START Text provided
March 8, 2010
BARRIO LOGAN DESCUBIERTO New Book by Miriello Grafico, Celebrates Barrio Logan Cool
BARRIO LOGAN DESCUBIERTO is a visual celebration of the working waterfront Hispanic neighborhood in San Diego, called Barrio Logan. The 88 page book is a graphic expose of the visual richness and unique creative energy of the community, featuring details of murals, typography, sign painters, activists art and general community visual richness.
The book is designed by the team here at MG, led by Lauren English, many who have been active in the promotion and celebration of the community and it’s passionate and active creative members. The book contains a listing our neighborhood discoveries of cool, including artists, restaurants, activists, cafes, place we as designers have discovered and wanted to turn others onto.
While many work so feverishly to be wealthy, then build a fence around the property and never come in contact with the real world, the Barrio stands for the opposite. It’s a place where people share their feelings, their color, and eccentricities. The pathway to riches very much depends on how you define the riches. - RM
Preview the complete book at http://www.miriellografico.com/mg/barriobook/. The book is available from that link for about $68. That’s the publishers price, but they do a decent job. (We’ll even customize it with tipped-in found objects from the streets if you want to bring it in.)
Viva mejor.
END Text provided
START Material shown
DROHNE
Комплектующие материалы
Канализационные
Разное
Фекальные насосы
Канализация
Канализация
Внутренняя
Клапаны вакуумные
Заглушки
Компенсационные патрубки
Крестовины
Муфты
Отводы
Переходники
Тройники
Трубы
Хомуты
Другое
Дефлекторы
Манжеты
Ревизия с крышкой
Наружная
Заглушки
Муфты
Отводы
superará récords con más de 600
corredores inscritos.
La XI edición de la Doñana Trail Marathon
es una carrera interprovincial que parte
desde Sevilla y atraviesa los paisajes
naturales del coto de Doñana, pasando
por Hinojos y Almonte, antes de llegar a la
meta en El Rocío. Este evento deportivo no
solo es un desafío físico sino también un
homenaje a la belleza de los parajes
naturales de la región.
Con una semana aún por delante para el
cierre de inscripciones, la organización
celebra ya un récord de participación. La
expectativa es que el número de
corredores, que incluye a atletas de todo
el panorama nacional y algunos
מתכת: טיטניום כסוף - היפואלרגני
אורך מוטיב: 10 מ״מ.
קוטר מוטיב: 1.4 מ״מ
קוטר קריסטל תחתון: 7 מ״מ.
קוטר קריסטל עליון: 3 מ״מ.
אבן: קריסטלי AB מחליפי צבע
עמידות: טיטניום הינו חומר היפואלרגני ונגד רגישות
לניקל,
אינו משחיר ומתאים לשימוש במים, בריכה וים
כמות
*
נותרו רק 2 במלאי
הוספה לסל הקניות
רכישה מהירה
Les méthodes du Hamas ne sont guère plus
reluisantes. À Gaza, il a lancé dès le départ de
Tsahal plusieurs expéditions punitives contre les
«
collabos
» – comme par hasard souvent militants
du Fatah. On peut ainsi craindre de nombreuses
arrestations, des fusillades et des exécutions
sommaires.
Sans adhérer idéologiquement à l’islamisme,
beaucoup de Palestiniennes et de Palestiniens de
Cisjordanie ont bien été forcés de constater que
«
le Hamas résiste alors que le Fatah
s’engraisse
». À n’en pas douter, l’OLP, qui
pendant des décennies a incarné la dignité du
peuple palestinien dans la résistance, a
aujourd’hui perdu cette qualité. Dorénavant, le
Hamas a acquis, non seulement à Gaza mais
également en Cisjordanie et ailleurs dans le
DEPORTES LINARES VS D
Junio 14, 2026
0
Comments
END Material shown
__Written task__: Copy out the Barrio Logan book announcement above in full, word for word.

__Result__:
March 8, 2010
BARRIO LOGAN DESCUBIERTO New Book by Miriello Grafico, Celebrates Barrio Logan Cool
BARRIO LOGAN DESCUBIERTO is a visual celebration of the working waterfront Hispanic neighborhood in San Diego, called Barrio Logan. The 88 page book is a graphic expose of the visual richness and unique creative energy of the community, featuring details of murals, typography, sign painters, activists art and general community visual richness.
The book is designed by the team here at MG, led by Lauren English, many who have been active in the promotion and celebration of the community and it’s passionate and active creative members. The book contains a listing our neighborhood discoveries of cool, including artists, restaurants, activists, cafes, place we as designers have discovered and wanted to turn others onto.
While many work so feverishly to be wealthy, then build a fence around the property and never come in contact with the real world, the Barrio stands for the opposite. It’s a place where people share their feelings, their color, and eccentricities. The pathway to riches very much depends on how you define the riches. - RM
Preview the complete book at http://www.miriellografico.com/mg/barriobook/. The book is available from that link for about $68. That’s the publishers price, but they do a decent job. (We’ll even customize it with tipped-in found objects from the streets if you want to bring it in.)
Viva mejor.